La discriminación y menosprecio a los melillenses y ceutíes de origen marroquí y religión islámica avalados por dicha Ley contra los derechos establecidos por la Constitución e incluso los intereses reales de quienes pretenden perpetuar nuestra presencia colonial en ambos enclaves, muestra hasta qué punto la actitud racista imperante en los medios hispanos de Ceuta y Melilla se ha extendido, como hace 30 años en Argelia, a los representantes locales del Partido Socialista en el poder, barriendo todas sus diferencias ideológicas con las fuerzas de la derecha y extrema derecha en pro de una sacrosanta unión étnica contra el moro. Una vez más, como en tantas ocasiones en la historia de nuestras sucesivas descolonizaciones fallidas, vemos repetirse la misma ceguera e incomprensión que condujeron al abandono precipitado y poco glorioso de Cuba y Filipinas, el norte de Marruecos, Sidi Ifhi, Guinea Ecuatorial, el Sahara.

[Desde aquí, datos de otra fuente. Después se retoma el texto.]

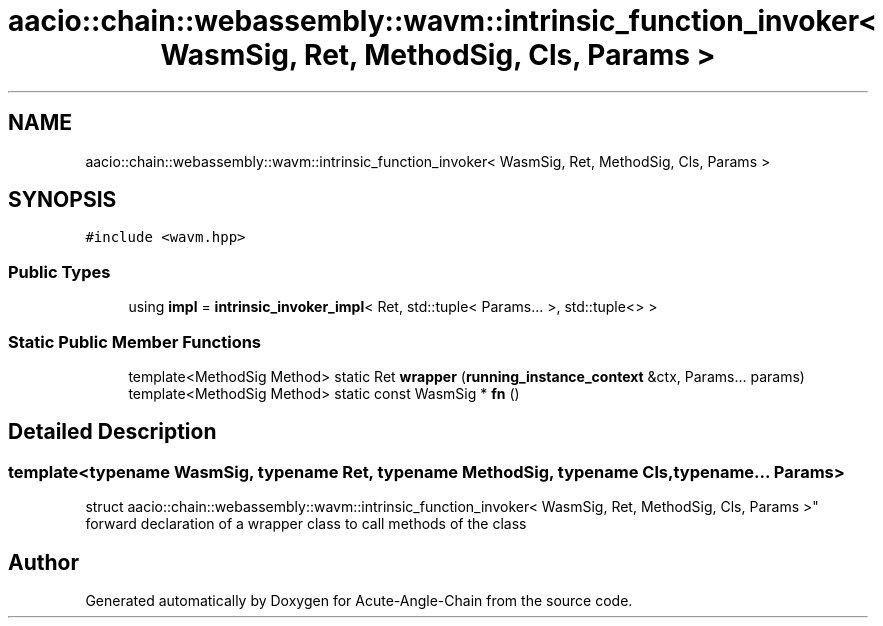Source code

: .TH "aacio::chain::webassembly::wavm::intrinsic_function_invoker< WasmSig, Ret, MethodSig, Cls, Params >" 3 "Sun Jun 3 2018" "Acute-Angle-Chain" \" -*- nroff -*-
.ad l
.nh
.SH NAME
aacio::chain::webassembly::wavm::intrinsic_function_invoker< WasmSig, Ret, MethodSig, Cls, Params >
.SH SYNOPSIS
.br
.PP
.PP
\fC#include <wavm\&.hpp>\fP
.SS "Public Types"

.in +1c
.ti -1c
.RI "using \fBimpl\fP = \fBintrinsic_invoker_impl\fP< Ret, std::tuple< Params\&.\&.\&. >, std::tuple<> >"
.br
.in -1c
.SS "Static Public Member Functions"

.in +1c
.ti -1c
.RI "template<MethodSig Method> static Ret \fBwrapper\fP (\fBrunning_instance_context\fP &ctx, Params\&.\&.\&. params)"
.br
.ti -1c
.RI "template<MethodSig Method> static const WasmSig * \fBfn\fP ()"
.br
.in -1c
.SH "Detailed Description"
.PP 

.SS "template<typename WasmSig, typename Ret, typename MethodSig, typename Cls, typename\&.\&.\&. Params>
.br
struct aacio::chain::webassembly::wavm::intrinsic_function_invoker< WasmSig, Ret, MethodSig, Cls, Params >"
forward declaration of a wrapper class to call methods of the class 

.SH "Author"
.PP 
Generated automatically by Doxygen for Acute-Angle-Chain from the source code\&.
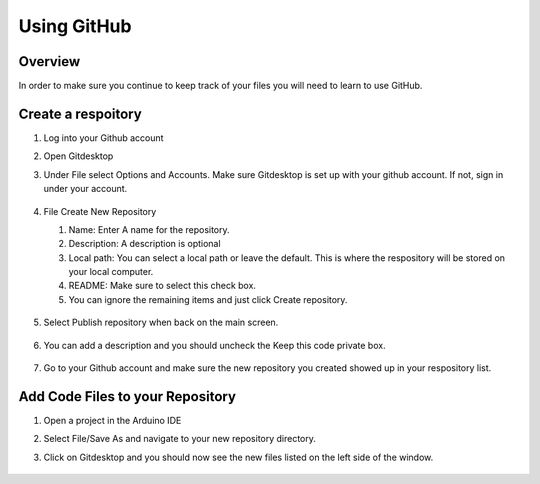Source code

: Using GitHub
=================

Overview
---------
In order to make sure you continue to keep track of your files you will need to learn to use GitHub.

Create a respoitory
-------------------
#. Log into your Github account
#. Open Gitdesktop
#. Under File select Options and Accounts. Make sure Gitdesktop is set up with your github account. If not, sign in under your account.

   .. figure:: images/fileoptions.PNG
      :width: 600px

#. File Create New Repository

   #. Name: Enter A name for the repository.
   #. Description: A description is optional
   #. Local path: You can select a local path or leave the default. This is where the respository will be stored on your local computer. 
   #. README: Make sure to select this check box.
   #. You can ignore the remaining items and just click Create repository. 

   .. figure:: images/newrepo.PNG
      :width: 400px

#. Select Publish repository when back on the main screen.

   .. figure:: images/publish.PNG
      :width: 600px

#. You can add a description and you should uncheck the Keep this code private box.

   .. figure:: images/publishrepo.PNG
      :width: 400px

#. Go to your Github account and make sure the new repository you created showed up in your respository list.

Add Code Files to your Repository
------------------------------

#. Open a project in the Arduino IDE
#. Select File/Save As and navigate to your new repository directory. 
#. Click on Gitdesktop and you should now see the new files listed on the left side of the window. 

   .. figure:: images/newfiles.PNG
      :width: 400px

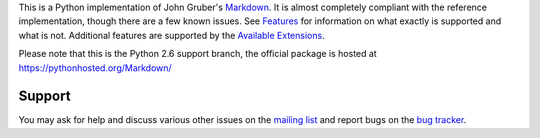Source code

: This is a Python implementation of John Gruber's Markdown_.
It is almost completely compliant with the reference implementation,
though there are a few known issues. See Features_ for information
on what exactly is supported and what is not. Additional features are
supported by the `Available Extensions`_.

Please note that this is the Python 2.6 support branch, the official package
is hosted at https://pythonhosted.org/Markdown/

.. _Markdown: http://daringfireball.net/projects/markdown/
.. _Features: https://pythonhosted.org/Markdown/index.html#Features
.. _`Available Extensions`: https://pythonhosted.org/Markdown/extensions/index.html

Support
=======

You may ask for help and discuss various other issues on the
`mailing list`_ and report bugs on the `bug tracker`_.

.. _`mailing list`: http://lists.sourceforge.net/lists/listinfo/python-markdown-discuss
.. _`bug tracker`: http://github.com/waylan/Python-Markdown/issues


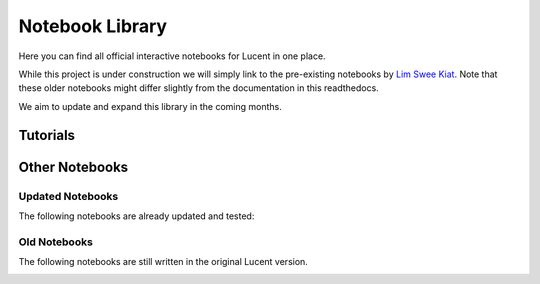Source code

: .. _notebooks:

================
Notebook Library
================

Here you can find all official interactive notebooks for Lucent in one place.

While this project is under construction we will simply link to the pre-existing notebooks by `Lim Swee Kiat <https://github.com/greentfrapp>`_.
Note that these older notebooks might differ slightly from the documentation in this readthedocs.

We aim to update and expand this library in the coming months.




Tutorials
=========

.. image:: ./notebook_images/tutorial_card.jpg
   :target: https://colab.research.google.com/github/TomFrederik/lucent/blob/dev/notebooks/first_steps.ipynb

.. image:: ./notebook_images/modelzoo_card.jpg
   :target: https://colab.research.google.com/github/TomFrederik/lucent/blob/dev/notebooks/Lucent_%2B_torchvision.ipynb



Other Notebooks
===============


Updated Notebooks
-----------------

The following notebooks are already updated and tested:

.. image:: ./notebook_images/diversity_card.jpg
   :target: https://colab.research.google.com/github/TomFrederik/lucent/blob/dev/notebooks/diversity.ipynb

.. image:: ./notebook_images/neuron_interaction_card.jpg
   :target: https://colab.research.google.com/github/TomFrederik/lucent/blob/dev/notebooks/neuron_interaction.ipynb


Old Notebooks
-------------

The following notebooks are still written in the original Lucent version.

.. image:: ./notebook_images/feature_inversion_card.jpg
   :target: https://colab.research.google.com/github/greentfrapp/lucent-notebooks/blob/master/notebooks/feature_inversion.ipynb

.. image:: ./notebook_images/style_transfer_card.jpg
   :target: https://colab.research.google.com/github/greentfrapp/lucent-notebooks/blob/master/notebooks/style_transfer.ipynb

.. image:: ./notebook_images/activation_grids_card.jpg
   :target: https://colab.research.google.com/github/greentfrapp/lucent-notebooks/blob/master/notebooks/activation_grids.ipynb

Mientras la razón, la justicia y las lecciones del pasado nos aconsejan prever y elaborar las condiciones de un traspaso de soberanía que respete los intereses económicos y culturales de los autóctonos de las dos ciudades africanas paralelamente al desarrollo y avance de las negociaciones con Inglaterra tocante a Gibraltar, la táctica que parece prevalecer es todavía la del avestruz: cerrar los ojos a las realidades de este siglo, pedir a Londres lo que negamos a Rabat, sustituir nuestra carencia secular de una política norteafricana con un ejército norteafricano cuyo funesto papel en la historia reciente de España está en la memoria de todos. Aunque la anulación pura y simple de las medidas discriminatorias y racistas contra los musulmanes no resolvería el problema del futuro de las dos ciudades, podría serenar al menos los ánimos y evitar una irreparable ruptura. Pero las vacilaciones del Gobierno, contagiado de la miopía de los partidos políticos locales, no permiten augurar por ahora una política distinta de la heredada del régimen anterior: como en el caso del referéndum sobre nuestra permanencia en la OTAN, reflejan su confusionismo y contradicciones, su incapacidad de zafarse de una tesitura anacrónica y del peso muerto de la tradición.